社内のパワーハラスメントを把握している大企業の割合が増えていることが分かった。大企業に防止対策を義務付けた2020年6月施行の改正労働施策総合推進法(パワハラ防止法)が一定の成果を上げた格好だ。今年4月から中小企業も同法の対象となり、労働環境のさらなる改善が期待されるが、管理職の認識の甘さや、パワハラと指導の境界といった従来の課題は残っている。
求人情報サービスを手掛けるエン・ジャパンが497社を対象に、パワハラに関する調査をしたところ、パワハラ防止法の認知度は84%だった。20年の調査では77%だった。
社内のパワハラをどのくらい把握しているかを聞くと「把握している」が6%、「だいたい把握している」が49%で、総合的に20年の調査からわずかに下がった。

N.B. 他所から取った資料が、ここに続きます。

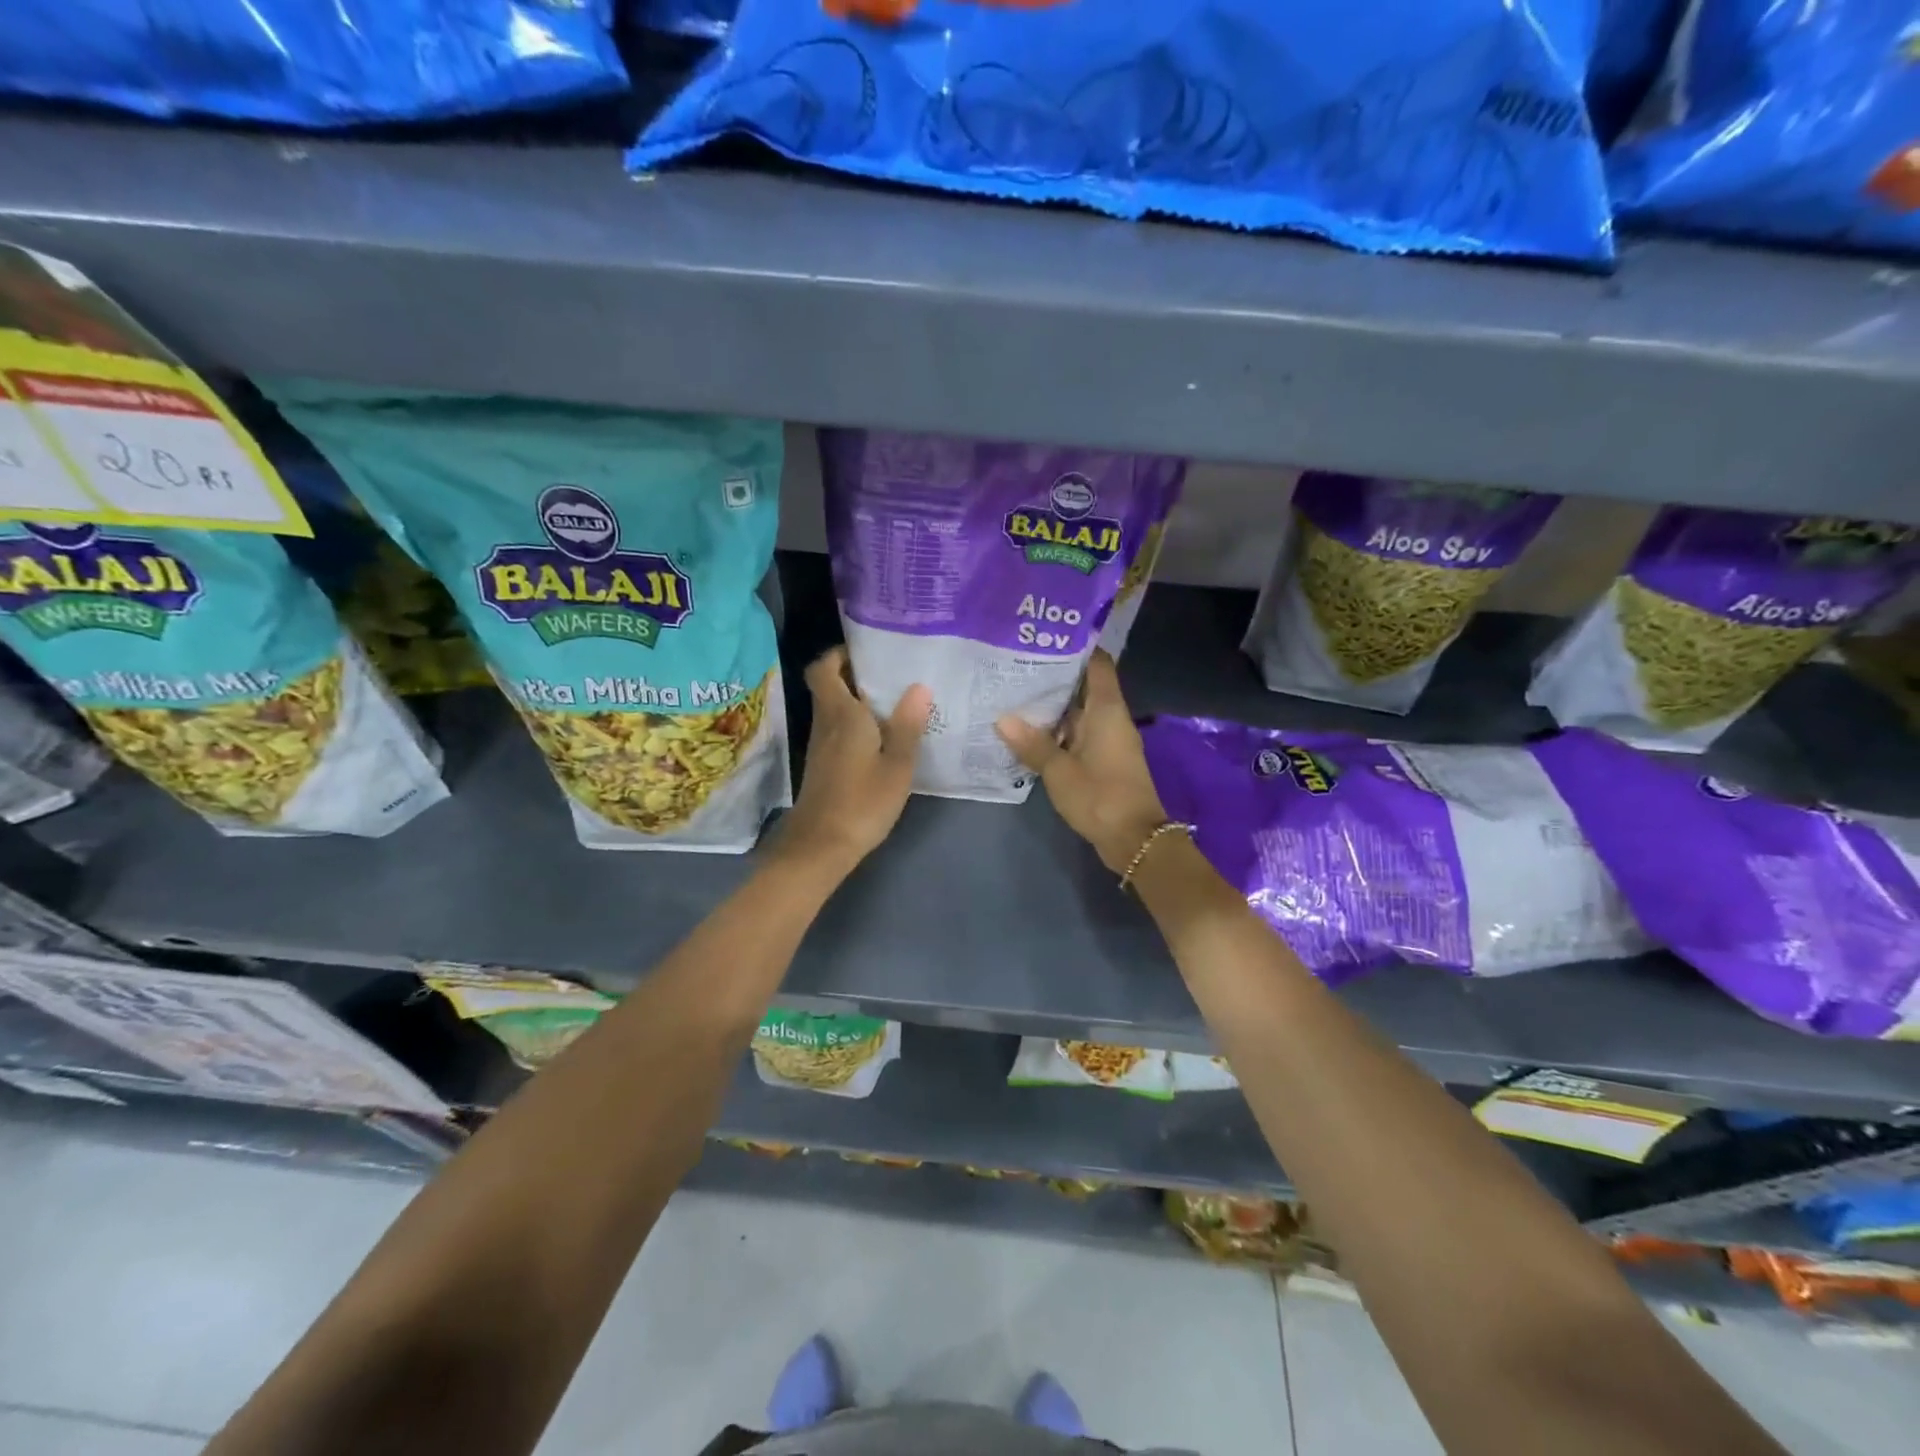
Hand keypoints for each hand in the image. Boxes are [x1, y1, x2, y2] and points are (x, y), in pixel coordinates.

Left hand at [776, 647, 930, 872]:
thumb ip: (907, 725)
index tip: (868, 650)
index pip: (823, 668)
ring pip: (834, 709)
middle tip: (892, 672)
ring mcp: (822, 745)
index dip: (839, 654)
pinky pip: (839, 730)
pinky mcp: (824, 765)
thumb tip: (919, 687)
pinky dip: (857, 724)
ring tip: (896, 699)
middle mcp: (826, 723)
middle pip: (830, 686)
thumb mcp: (897, 765)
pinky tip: (884, 735)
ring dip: (857, 700)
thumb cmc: (862, 801)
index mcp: (841, 714)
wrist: (822, 846)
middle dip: (855, 674)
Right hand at [996, 650, 1168, 873]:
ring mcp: (1107, 741)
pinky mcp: (1103, 761)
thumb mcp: (1059, 770)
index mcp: (1107, 710)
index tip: (1046, 637)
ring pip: (1078, 713)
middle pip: (1084, 687)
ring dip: (1052, 707)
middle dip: (1053, 677)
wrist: (1134, 840)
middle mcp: (1110, 719)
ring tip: (1013, 694)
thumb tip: (1001, 718)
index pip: (1098, 664)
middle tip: (1015, 665)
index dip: (1077, 647)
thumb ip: (1032, 743)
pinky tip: (1027, 732)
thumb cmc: (1100, 796)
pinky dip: (1057, 731)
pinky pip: (1077, 735)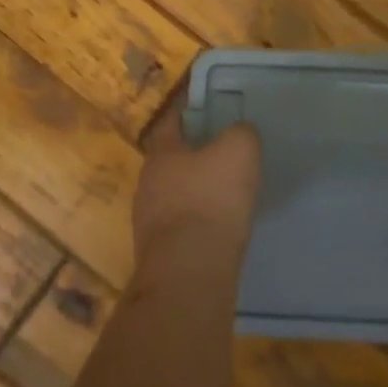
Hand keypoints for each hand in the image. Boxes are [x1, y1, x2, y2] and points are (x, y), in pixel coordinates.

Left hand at [133, 113, 261, 281]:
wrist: (189, 274)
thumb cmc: (211, 199)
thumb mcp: (238, 151)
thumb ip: (241, 133)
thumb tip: (240, 132)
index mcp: (160, 153)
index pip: (171, 122)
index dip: (189, 113)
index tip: (209, 112)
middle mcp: (146, 183)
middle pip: (170, 161)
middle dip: (193, 158)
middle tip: (222, 157)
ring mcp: (147, 222)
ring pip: (173, 197)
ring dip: (194, 195)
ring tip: (223, 197)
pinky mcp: (158, 255)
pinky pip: (179, 229)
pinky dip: (196, 226)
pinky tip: (217, 232)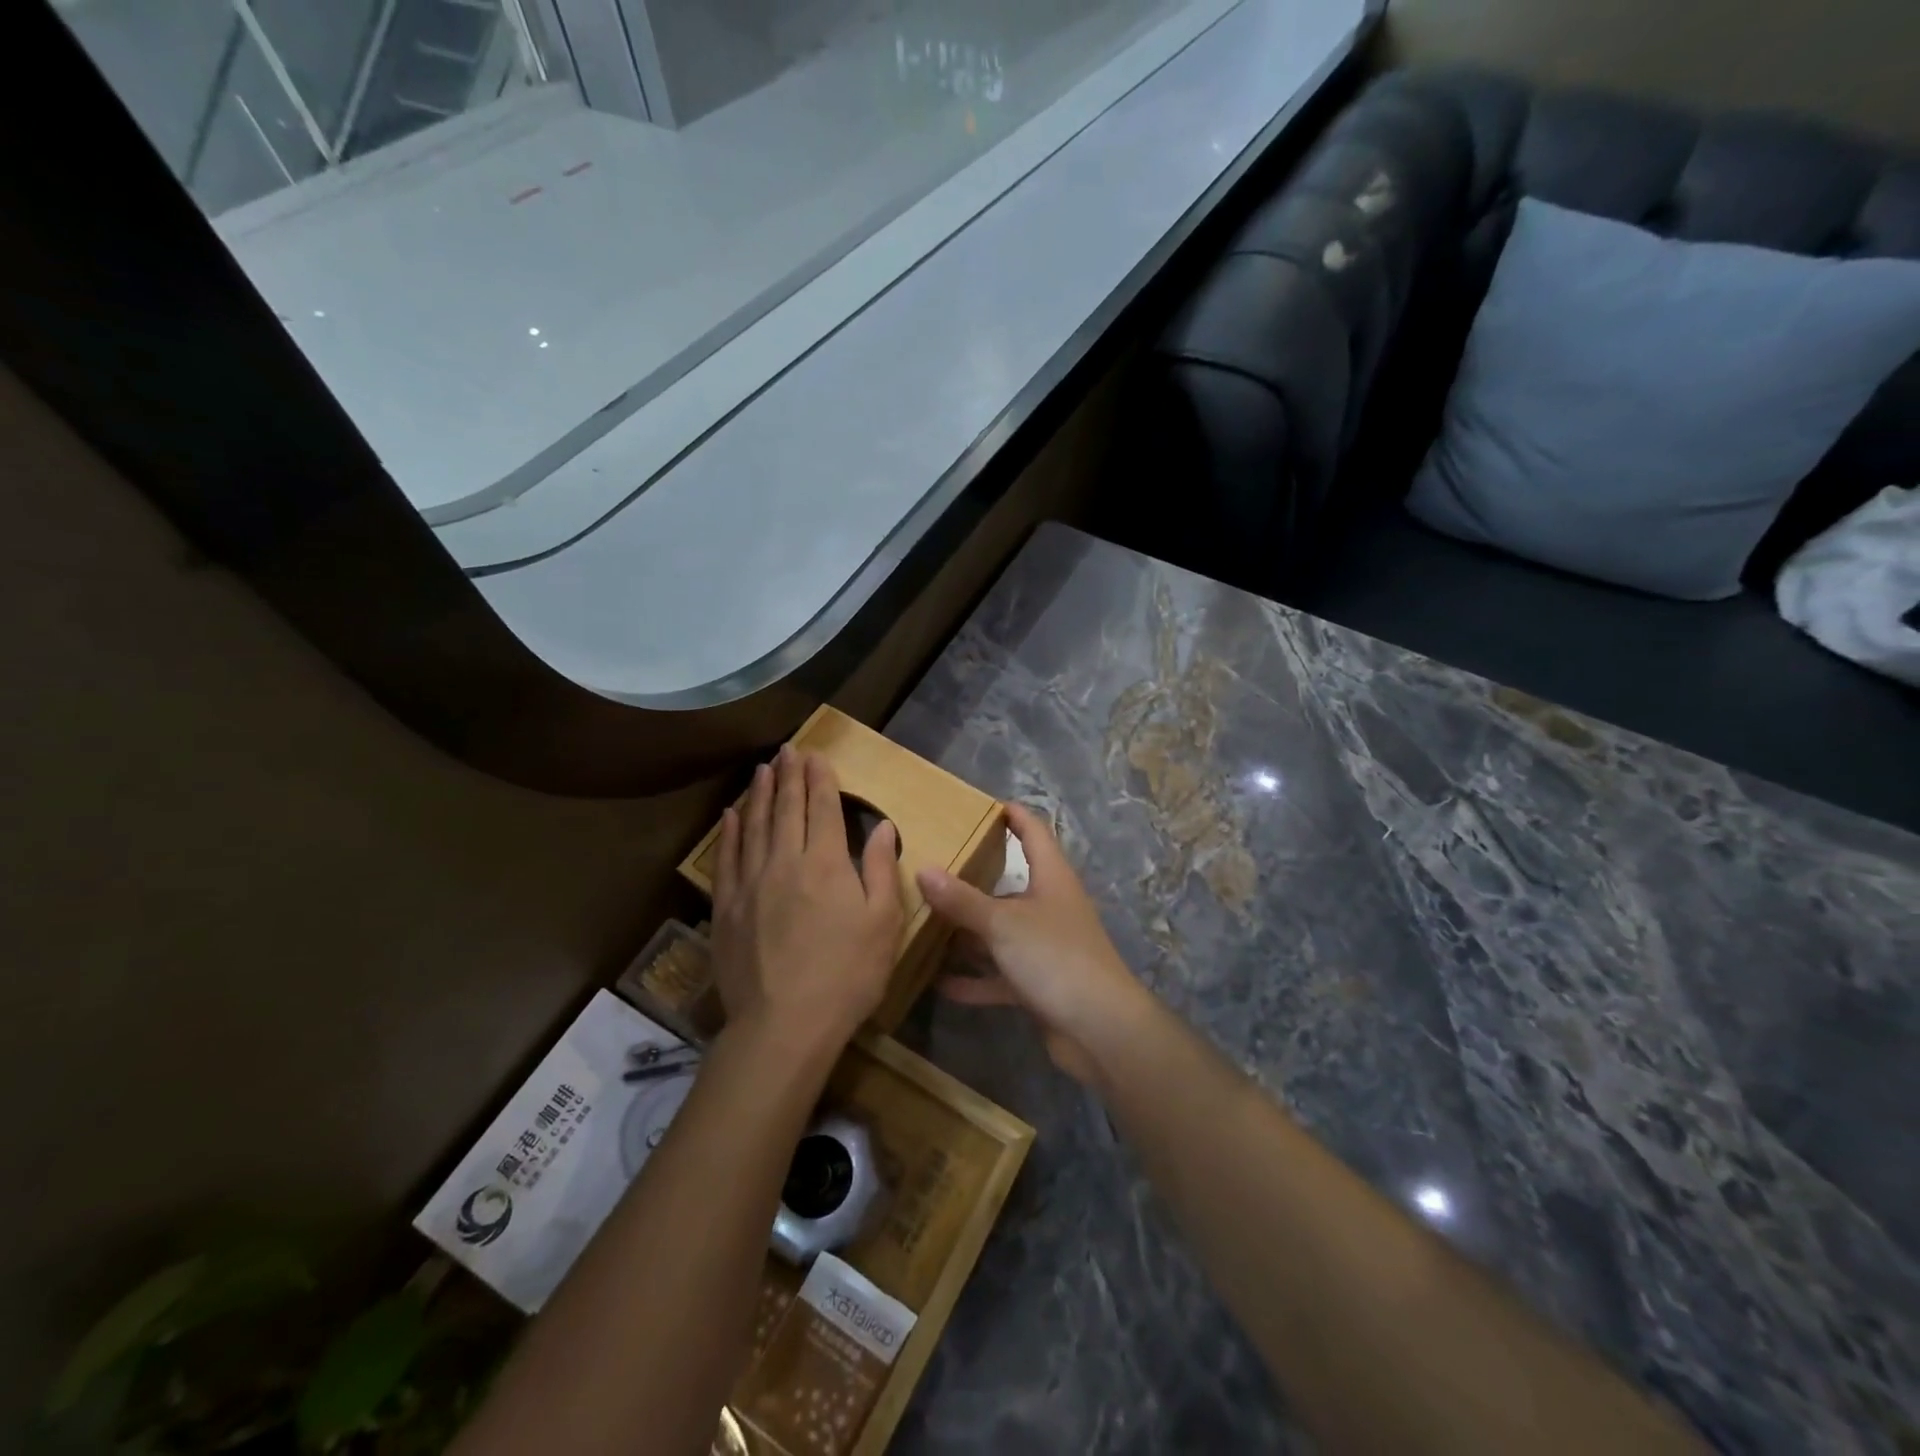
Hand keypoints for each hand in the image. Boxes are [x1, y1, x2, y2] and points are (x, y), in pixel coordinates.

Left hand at [711, 745, 903, 1061]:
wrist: (784, 1024)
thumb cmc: (847, 975)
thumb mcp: (883, 923)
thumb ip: (879, 868)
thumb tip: (881, 826)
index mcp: (825, 863)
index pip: (821, 808)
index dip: (820, 779)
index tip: (816, 756)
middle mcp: (784, 861)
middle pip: (786, 808)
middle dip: (789, 776)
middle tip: (788, 750)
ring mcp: (750, 883)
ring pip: (754, 825)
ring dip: (760, 794)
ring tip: (763, 769)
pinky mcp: (726, 907)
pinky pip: (727, 858)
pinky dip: (730, 832)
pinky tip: (731, 815)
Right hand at [916, 804, 1155, 1083]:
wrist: (1100, 1029)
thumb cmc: (1055, 957)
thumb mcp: (1003, 923)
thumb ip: (962, 899)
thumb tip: (923, 869)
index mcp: (1051, 878)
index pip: (1034, 832)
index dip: (1013, 815)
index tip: (984, 805)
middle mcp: (1050, 907)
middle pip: (1011, 884)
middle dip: (975, 878)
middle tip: (935, 868)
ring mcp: (1046, 947)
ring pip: (1002, 931)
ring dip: (970, 932)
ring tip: (926, 923)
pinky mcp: (1040, 984)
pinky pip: (1000, 974)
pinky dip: (975, 979)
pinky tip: (939, 983)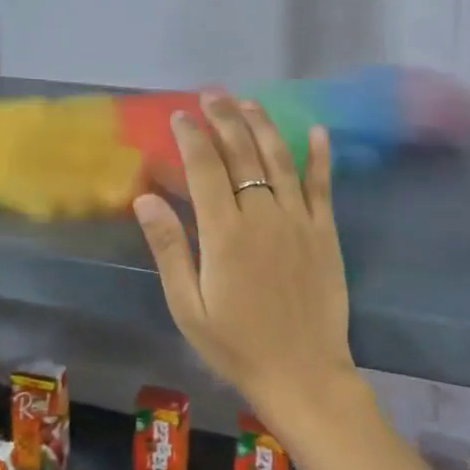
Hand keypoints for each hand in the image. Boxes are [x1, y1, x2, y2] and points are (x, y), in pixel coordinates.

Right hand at [134, 93, 356, 421]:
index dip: (190, 138)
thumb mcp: (188, 306)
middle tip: (211, 95)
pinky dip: (320, 156)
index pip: (204, 169)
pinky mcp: (325, 232)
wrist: (303, 374)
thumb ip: (169, 248)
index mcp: (225, 233)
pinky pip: (322, 185)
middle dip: (224, 119)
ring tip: (248, 101)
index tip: (179, 116)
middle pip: (241, 153)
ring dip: (262, 126)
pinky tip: (316, 130)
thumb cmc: (237, 345)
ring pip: (279, 159)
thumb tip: (145, 198)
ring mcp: (298, 220)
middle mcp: (263, 215)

回答した企業を社員数で分けた場合、規模の大きい企業ほど社内のパワハラを把握している傾向がみられた。特に1000人以上の大企業は「把握している」が7%、「だいたい把握している」が70%で“パワハラ把握率”は77%。昨年の調査より18ポイント上昇したという。パワハラ対策の実施率でも同様に、社員数が多い企業ほど対策を行っていた。
自社のパワハラを把握していると答えた企業に、事態を把握した経緯について複数回答で質問すると、「直接本人から相談があった」(57%)と「本人の周辺(上長・同僚など)から相談があった」(56%)が突出して多く、「社内のうわさで聞いた」(37%)が続いた。「ハラスメントの現場を発見した」は16%だった。
パワハラ対策を進める上での課題を尋ねると、「管理職の認識・理解が低い」が最多で、「パワハラをしてもとがめられることなく昇進していくため、社内の士気が下がる(IT系業界)」などと訴える声もあった。次いで「基準・境界が曖昧」が課題に挙がっており、パワハラ対策の難しさが改めて浮き彫りとなった。
また、パワハラ気質の経営者層から幹部へ、幹部からその部下へと、パワハラの認識がないまま“負の連鎖”が起きたケースもあるという。
調査は昨年11月24日から12月21日にかけてインターネットで行われた。